Même quand il ne joue pas avec ses pianos mécaniques, Nancarrow s'intéresse quasiment exclusivement aux rythmes, qu'il superpose, confronte, ou distord avec maestria. Ici, le petit orchestre est divisé en blocs, qui chacun vit sur son propre tempo, la difficulté étant dans la coordination, qui impose une base rythmique de subdivision commune.
Malheureusement, les autres dimensions passent un peu à l'as : mélodies neutres, et surtout textures sonores sans imagination.
Dans le même genre, Charles Ives est infiniment plus intéressant, à la fois plus émouvant et plus radical. En abandonnant les rouleaux, avec lesquels il inventait la musique pour ordinateur sans ordinateur, Nancarrow s'est volontairement bridé, sans récolter de bénéfices tangibles. Dommage.

Ron Ford - Salomé Fast


Prenons, dans un opéra célèbre ("Salomé" de Richard Strauss), le livret. Réduisons-le à sa quintessence originelle (l'argument biblique). Donnons ce texte à une récitante experte en araméen, Naures Atto, une magnifique impératrice syriaque drapée de rouge. Entourons de musique fluide, nerveuse et mutante.
On obtient une pièce courte, forte, énergique, palpitante. Après un dense développement instrumental, la récitante déclame son texte avec une conviction et une théâtralité exemplaire. Sa voix se fait peu à peu trafiquer électroniquement, tandis que l'orchestre plonge dans un abîme sonore dominé par des percussions aux sonorités incongrues. Excellent.
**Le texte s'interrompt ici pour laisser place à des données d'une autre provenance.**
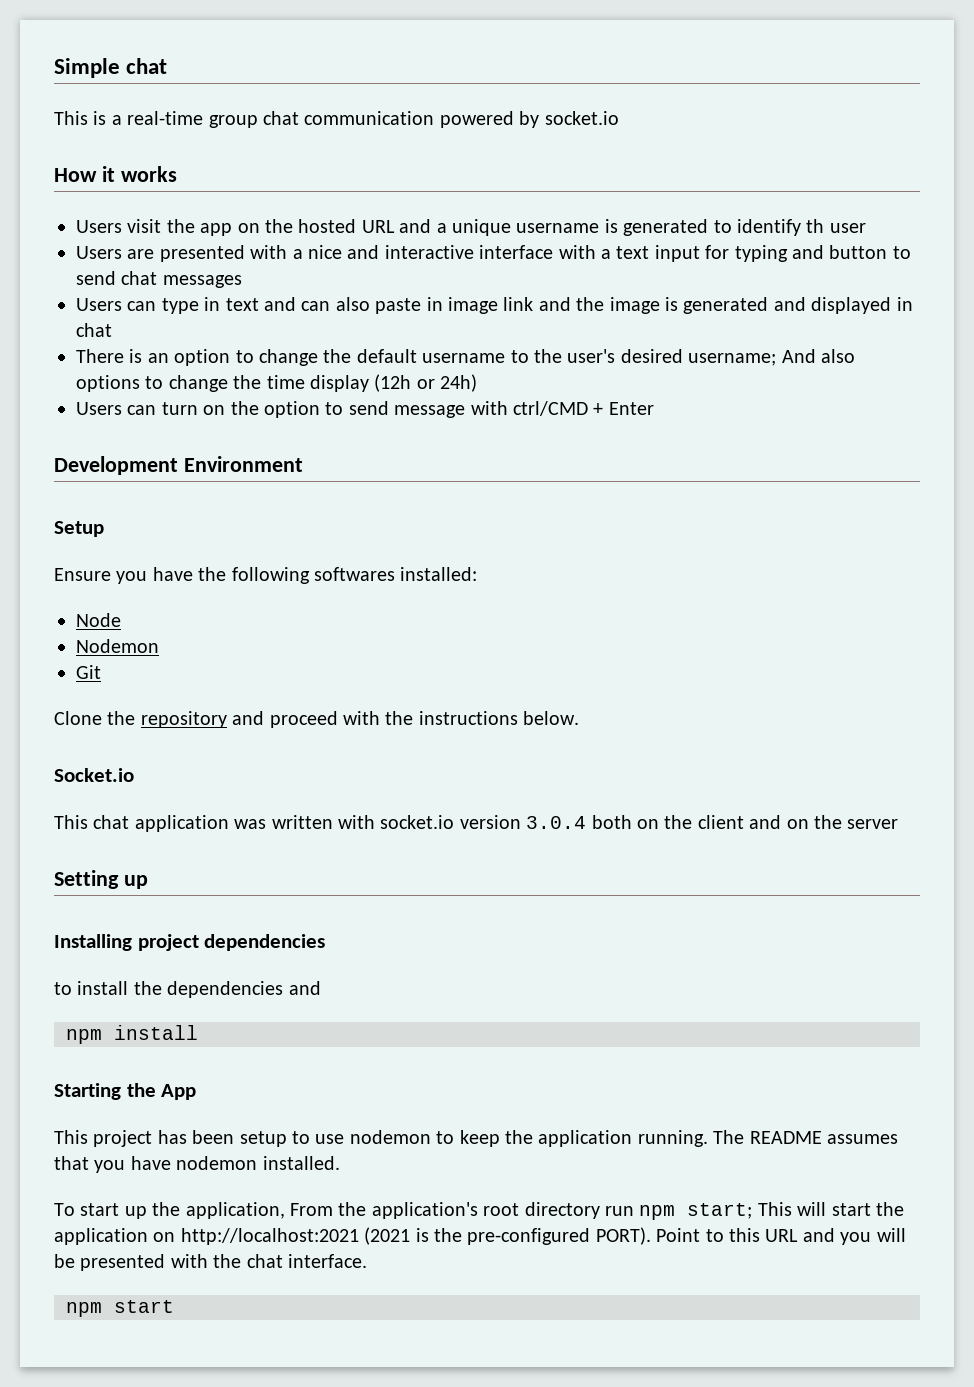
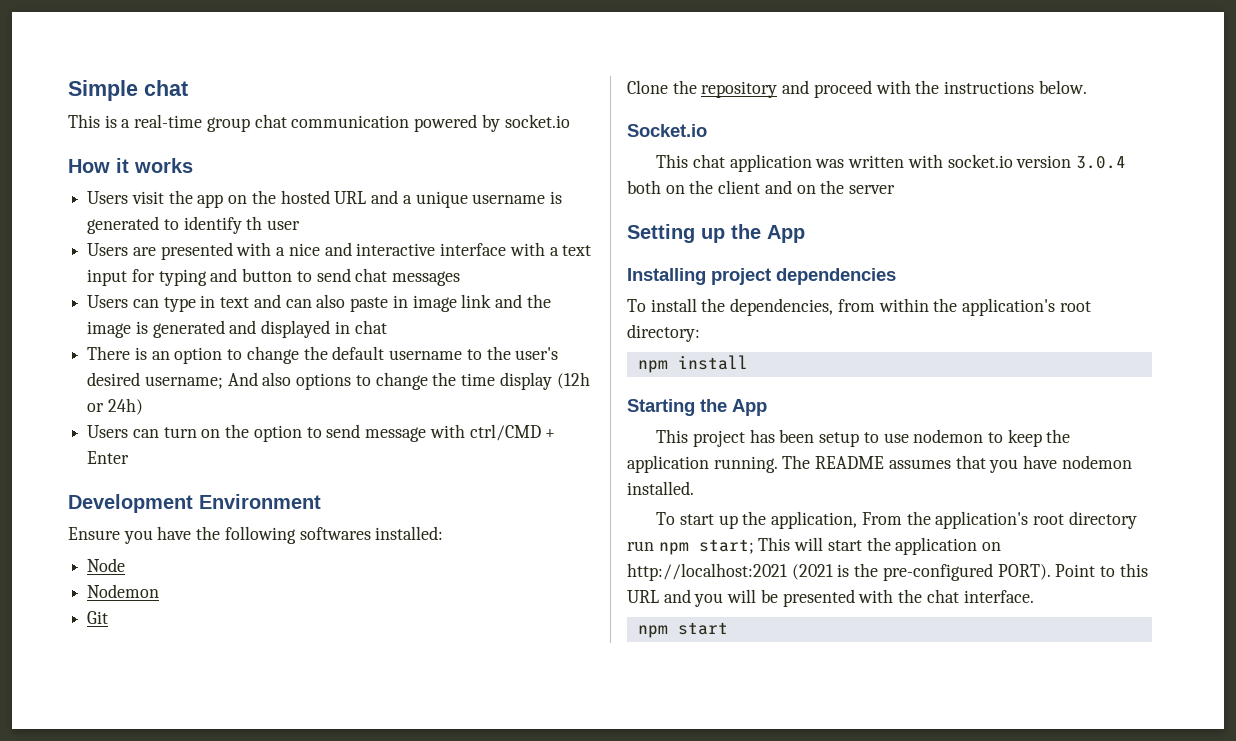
[54,521,104,537] // Setup -> (321, 501) none
(148, 882) none -> [731,224,805,243] the App
[54,982,72,995] to -> [627,299,646,312] To
[167,981,321,998] dependencies and -> [730,298,1091,316] [627,324,700,342] dependencies, from within the application's root directory:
John Zorn - For Your Eyes Only


Autant j'aime passionnément le travail de Zorn au sein de Masada, autant son coté "improvisation structurée" m'agace.
Cette pièce, écrite tout en regardant la télévision, zappe toute seule d'un climat à un autre, d'une évocation de tango à un clin d'oeil à Stravinsky, d'une fanfare de Jazz à un morceau atonal, sans jamais rester stable plus de 30 secondes. Ca peut être amusant un moment, mais l'absence totale de "discours" musical rend cette musique stérilement superficielle.
Cette inutilité est peut-être assumée, comme une critique du zapping culturel de la vie post-moderme, ou autre justification du même acabit bidon. Alors que l'oeuvre est juste ennuyante. Sans zapette à ma disposition, je me contente d'attendre que ça passe.

Steve Reich - Tehillim


C'est une pièce importante dans l'évolution de l'oeuvre de Reich : première fois qu'il met un texte en musique, utilisé aussi pour générer le rythme (de "Different Trains" à "The Cave", les enfants seront nombreux et fort vivaces). Il sort du minimalisme de "Come Out", même si la pièce reste dans le cadre de la musique répétitive !
Le chef d'orchestre, Peter Rundel, coupe la pièce en deux parties (alors qu'elle comporte 4 mouvements), d'une pause où un public étrangement inhabituel pour la Cité (d'où sortent ces ex Punks ?) essaie d'applaudir !
L'interprétation de l'EIC est bien évidemment impeccable (la simplicité de la partition permet à Desjardins de frôler la crise de rires !), celle des Synergy Vocals aussi. Mais pourquoi ces chanteuses passent-elles par les micros ? C'est un problème récurrent avec Reich, qui gâchent la beauté des voix par cet appareillage. Peut-être est-ce dù à l'utilisation dans son propre groupe, de voix au professionalisme insuffisant ? Ou est-ce un problème plus général avec l'équilibre sonore des pupitres ? Par exemple, les petites cymbales finales sont trop fortes. Sur disque, c'est aisément réparé. En concert par contre ...
Il est en fait tout à fait possible que Reich écrive plus pour le disque que pour la scène (sauf ses oeuvres multimédia ça va de soi)...

dimanche 13 juin 2004

Pina Bausch - Néfes (Théâtre de la Ville - 12 Juin 2004)

De la résidence à Istanbul ne restent que des traces (la nourriture, les bains, l'eau ...) et des allusions (des jeux sur le voile, l'ancienneté de la culture ...). Comme d'habitude alternent les sketches et scènes théâtrales, et les morceaux de danse pure.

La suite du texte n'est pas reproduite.